South East roads region scores lower than average for user satisfaction
The South East – the region with the highest levels of traffic – experienced the highest levels of delay, the least reliable journeys and the most delay due to roadworks. This may have contributed to 67.9% user satisfaction, the second lowest of the six regions.
As COVID-19 lockdown restrictions eased, traffic levels on England’s Strategic Road Network (SRN) increased which affected the level of delays experienced by road users. The South East experienced the highest levels of average delay, with 9.8 seconds of delay per mile travelled, up from 7.9 seconds last year.
This was the only one of the six regions with a level of delay above the National Highways ambition of 9.5 seconds by 2024-25. The North West had the largest increase in average delay, rising from 6.0 seconds to 8.8 seconds per vehicle mile.
Journey time reliability at national level worsened from 1.9 seconds of unexpected delay per mile travelled in 2020-21 to 2.8 seconds per mile travelled in 2021-22. On a regional level, the South East recorded 3.1 seconds – the largest unexpected delay of all the regions.
The South East was one of two regions to experience small decreases in roadworks related delays, with the figure falling from 1.3 minutes per hour travelled to 1.1 minutes per hour travelled. The North West had the highest level of delays due to roadworks, with the figure more than doubling from 1.1 minutes to 2.4 minutes.
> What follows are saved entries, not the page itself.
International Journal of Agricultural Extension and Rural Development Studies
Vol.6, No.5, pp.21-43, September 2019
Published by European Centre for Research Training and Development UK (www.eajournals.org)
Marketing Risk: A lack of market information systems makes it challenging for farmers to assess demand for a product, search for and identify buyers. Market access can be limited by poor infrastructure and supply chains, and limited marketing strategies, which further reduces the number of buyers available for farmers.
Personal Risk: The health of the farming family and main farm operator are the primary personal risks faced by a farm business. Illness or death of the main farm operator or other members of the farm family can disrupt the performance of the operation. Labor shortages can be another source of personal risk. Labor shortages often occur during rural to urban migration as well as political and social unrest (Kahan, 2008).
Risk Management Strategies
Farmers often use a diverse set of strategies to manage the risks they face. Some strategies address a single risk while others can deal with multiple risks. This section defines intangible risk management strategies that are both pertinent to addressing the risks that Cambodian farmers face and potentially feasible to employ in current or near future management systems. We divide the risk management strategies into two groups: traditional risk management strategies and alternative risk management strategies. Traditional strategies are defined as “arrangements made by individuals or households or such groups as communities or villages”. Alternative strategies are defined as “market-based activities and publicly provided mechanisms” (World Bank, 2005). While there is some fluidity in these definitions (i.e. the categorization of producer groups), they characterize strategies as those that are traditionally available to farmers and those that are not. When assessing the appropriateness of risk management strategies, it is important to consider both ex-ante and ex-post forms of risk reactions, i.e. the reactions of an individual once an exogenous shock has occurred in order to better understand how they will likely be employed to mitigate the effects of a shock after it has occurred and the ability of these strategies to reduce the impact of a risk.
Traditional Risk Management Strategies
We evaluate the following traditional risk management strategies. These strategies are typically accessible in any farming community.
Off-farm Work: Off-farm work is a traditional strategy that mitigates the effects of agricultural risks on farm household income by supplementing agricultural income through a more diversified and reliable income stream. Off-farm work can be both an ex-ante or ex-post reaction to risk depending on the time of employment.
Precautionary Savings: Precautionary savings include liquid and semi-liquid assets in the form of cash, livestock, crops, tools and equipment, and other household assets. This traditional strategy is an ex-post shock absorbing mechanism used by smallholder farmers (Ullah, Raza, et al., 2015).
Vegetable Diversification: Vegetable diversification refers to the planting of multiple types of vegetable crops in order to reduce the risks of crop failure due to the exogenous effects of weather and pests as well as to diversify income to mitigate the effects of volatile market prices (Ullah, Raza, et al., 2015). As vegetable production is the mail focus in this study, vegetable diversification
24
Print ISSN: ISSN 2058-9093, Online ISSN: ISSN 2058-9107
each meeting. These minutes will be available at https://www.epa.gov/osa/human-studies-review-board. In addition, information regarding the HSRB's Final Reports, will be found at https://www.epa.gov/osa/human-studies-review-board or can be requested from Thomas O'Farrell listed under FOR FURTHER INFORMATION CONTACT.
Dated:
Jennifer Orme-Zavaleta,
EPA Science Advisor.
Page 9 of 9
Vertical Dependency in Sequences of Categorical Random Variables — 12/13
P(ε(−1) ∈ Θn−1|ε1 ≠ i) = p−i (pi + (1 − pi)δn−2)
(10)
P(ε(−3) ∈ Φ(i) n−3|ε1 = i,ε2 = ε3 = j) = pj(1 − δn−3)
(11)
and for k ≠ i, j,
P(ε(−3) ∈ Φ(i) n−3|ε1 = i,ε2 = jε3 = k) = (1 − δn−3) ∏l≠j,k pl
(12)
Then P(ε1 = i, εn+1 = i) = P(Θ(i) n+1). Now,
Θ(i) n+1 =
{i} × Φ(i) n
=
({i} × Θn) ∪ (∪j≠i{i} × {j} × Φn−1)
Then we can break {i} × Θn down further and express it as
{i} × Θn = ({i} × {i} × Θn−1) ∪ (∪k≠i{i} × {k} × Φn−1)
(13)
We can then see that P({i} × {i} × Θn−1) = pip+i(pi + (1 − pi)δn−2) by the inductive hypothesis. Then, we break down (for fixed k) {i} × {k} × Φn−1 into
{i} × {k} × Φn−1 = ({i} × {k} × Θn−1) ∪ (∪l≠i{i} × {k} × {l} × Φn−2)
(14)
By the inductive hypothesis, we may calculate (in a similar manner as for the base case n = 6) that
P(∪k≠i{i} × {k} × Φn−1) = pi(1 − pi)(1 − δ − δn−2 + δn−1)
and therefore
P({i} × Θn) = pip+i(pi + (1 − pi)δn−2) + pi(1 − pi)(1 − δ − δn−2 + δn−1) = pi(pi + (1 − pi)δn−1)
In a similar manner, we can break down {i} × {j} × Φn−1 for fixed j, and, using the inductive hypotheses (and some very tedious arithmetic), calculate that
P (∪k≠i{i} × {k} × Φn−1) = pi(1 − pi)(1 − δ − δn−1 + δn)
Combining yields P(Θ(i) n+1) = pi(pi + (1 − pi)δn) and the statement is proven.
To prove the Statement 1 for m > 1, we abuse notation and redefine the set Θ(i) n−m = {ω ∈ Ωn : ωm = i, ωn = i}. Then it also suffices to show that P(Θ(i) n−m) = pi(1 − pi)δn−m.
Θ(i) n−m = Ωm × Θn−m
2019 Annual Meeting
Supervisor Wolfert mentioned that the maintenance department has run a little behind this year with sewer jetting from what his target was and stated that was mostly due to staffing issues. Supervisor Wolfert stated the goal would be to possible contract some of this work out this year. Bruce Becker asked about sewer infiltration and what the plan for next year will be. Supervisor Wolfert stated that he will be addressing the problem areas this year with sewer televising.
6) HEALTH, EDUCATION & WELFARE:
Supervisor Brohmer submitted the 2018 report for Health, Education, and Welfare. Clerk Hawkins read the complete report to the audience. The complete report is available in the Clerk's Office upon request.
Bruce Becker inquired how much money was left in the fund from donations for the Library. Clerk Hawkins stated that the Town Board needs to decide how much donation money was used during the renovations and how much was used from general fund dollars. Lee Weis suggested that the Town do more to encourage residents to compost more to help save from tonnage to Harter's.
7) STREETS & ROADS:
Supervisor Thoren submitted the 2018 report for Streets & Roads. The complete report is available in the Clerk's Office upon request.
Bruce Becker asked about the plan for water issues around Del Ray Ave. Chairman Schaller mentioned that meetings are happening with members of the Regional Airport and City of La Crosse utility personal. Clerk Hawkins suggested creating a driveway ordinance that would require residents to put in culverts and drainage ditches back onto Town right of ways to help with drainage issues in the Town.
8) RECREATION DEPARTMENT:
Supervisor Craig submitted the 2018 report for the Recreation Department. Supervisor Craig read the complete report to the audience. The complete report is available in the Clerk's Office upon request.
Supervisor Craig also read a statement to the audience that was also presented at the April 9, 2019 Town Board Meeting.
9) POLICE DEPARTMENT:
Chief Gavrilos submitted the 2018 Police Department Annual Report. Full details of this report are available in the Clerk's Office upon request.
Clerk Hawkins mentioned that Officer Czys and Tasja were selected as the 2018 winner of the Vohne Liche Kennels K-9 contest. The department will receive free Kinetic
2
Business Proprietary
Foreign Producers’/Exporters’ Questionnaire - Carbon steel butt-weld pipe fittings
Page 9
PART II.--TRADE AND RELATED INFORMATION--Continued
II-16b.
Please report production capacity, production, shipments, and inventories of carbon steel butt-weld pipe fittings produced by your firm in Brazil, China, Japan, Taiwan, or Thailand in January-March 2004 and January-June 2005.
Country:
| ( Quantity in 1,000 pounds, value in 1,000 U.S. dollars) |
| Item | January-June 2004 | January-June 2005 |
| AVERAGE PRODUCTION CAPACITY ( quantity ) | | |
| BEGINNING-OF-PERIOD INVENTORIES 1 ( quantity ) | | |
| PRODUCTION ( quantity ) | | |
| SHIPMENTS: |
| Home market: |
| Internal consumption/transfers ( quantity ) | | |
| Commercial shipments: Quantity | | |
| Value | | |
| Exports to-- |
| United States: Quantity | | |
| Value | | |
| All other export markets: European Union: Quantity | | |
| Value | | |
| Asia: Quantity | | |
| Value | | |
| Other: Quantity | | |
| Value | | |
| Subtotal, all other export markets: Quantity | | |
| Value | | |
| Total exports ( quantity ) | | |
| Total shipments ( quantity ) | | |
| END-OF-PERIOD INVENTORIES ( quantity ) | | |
The South East did considerably improve in the timeliness and accuracy with which it provides information on roadworks. Its percentage of overnight road closures that are accurately notified rose from 42.4% to 63.4%, although the 2021-22 figure is the fifth best of all six regions.
Most of National Highways’ regions continued to perform at or above the national-level target of 95% for the condition of road surfaces (known as ‘pavement condition’). The South East recorded 96.4% down a fraction from 96.6% in 2020-21.
Feras Alshaker, Director of Highways at ORR, said:
“In 2021-22, National Highways’ regions were dealt the challenge of maintaining performance in the face of rising traffic levels following the COVID-19 pandemic. As traffic levels recovered, delays also increased. Nevertheless, we have seen examples of where the regions have improved performance.
“Our report is an important resource that we expect National Highways to use to explore and understand regional variations in performance and, where practicable, to act on lessons learned to improve performance across the strategic road network. This will, ultimately, lead to better outcomes for road users, the communities it serves, as well as for the environment and the taxpayer.”
- Office of Rail and Road’s 2021-22 Benchmarking National Highways report.
- ORR is the independent monitor of National Highways’ performance and efficiency and has published an annual update of its regional benchmarking series since 2016.
- ORR’s regional benchmarking report includes data on 25 of the 33 indicators it uses to monitor National Highways’ performance at a national level across different themes of: safety for all; fast and reliable; well maintained and resilient; meeting the needs of road users; and delivering better environmental outcomes.
- This report provides ORR with a more rounded understanding of National Highways’ performance and allows it to explore the linkages between different areas of performance.
- The Strategic Road Network in the South East includes the M25 and connecting routes in and around London, and strategic roads in Kent, Sussex, Surrey, Hampshire, Berkshire, Buckinghamshire and Oxfordshire. The network comprises 601 route miles, of which 39% are motorways. The M25 and some connecting roads are operated via DBFO arrangements. The remainder of the network is managed directly by National Highways.